Exercise details:
Some of the lines below need repeating. Reproduce exactly those between the lines holding "288 61 2010" and "236 32 1571", inclusive.

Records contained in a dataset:
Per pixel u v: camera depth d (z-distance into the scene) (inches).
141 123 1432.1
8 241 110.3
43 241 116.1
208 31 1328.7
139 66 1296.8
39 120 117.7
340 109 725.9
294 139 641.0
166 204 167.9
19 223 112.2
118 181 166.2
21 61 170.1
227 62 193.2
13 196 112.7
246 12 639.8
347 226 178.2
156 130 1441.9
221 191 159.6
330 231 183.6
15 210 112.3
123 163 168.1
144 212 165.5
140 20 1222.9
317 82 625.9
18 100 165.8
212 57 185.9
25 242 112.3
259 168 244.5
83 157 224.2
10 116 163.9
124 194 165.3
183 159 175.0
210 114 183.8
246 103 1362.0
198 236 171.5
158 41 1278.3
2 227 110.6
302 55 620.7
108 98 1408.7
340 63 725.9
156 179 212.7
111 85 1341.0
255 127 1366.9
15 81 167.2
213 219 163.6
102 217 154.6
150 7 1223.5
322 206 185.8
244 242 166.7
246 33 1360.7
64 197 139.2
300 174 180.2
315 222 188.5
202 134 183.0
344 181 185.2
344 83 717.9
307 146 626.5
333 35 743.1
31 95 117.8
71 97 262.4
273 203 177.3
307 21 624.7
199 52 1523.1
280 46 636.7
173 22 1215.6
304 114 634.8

---

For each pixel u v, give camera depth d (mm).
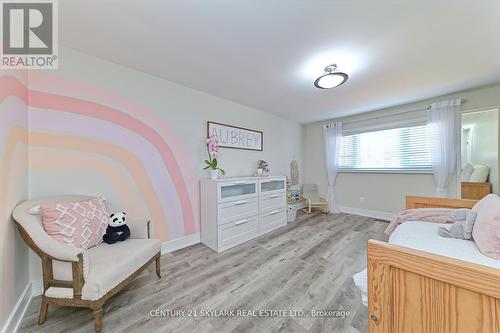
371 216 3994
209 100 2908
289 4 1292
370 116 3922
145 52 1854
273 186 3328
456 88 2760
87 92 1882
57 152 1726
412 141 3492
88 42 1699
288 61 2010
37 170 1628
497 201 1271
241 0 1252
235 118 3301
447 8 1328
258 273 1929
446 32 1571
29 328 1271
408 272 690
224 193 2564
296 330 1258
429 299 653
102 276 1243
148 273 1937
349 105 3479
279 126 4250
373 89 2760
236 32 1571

Answer for this exercise:
288 61 2010
37 170 1628
497 201 1271
241 0 1252
235 118 3301
447 8 1328
258 273 1929
446 32 1571
29 328 1271
408 272 690
224 193 2564
296 330 1258
429 299 653
102 276 1243
148 273 1937
349 105 3479
279 126 4250
373 89 2760
236 32 1571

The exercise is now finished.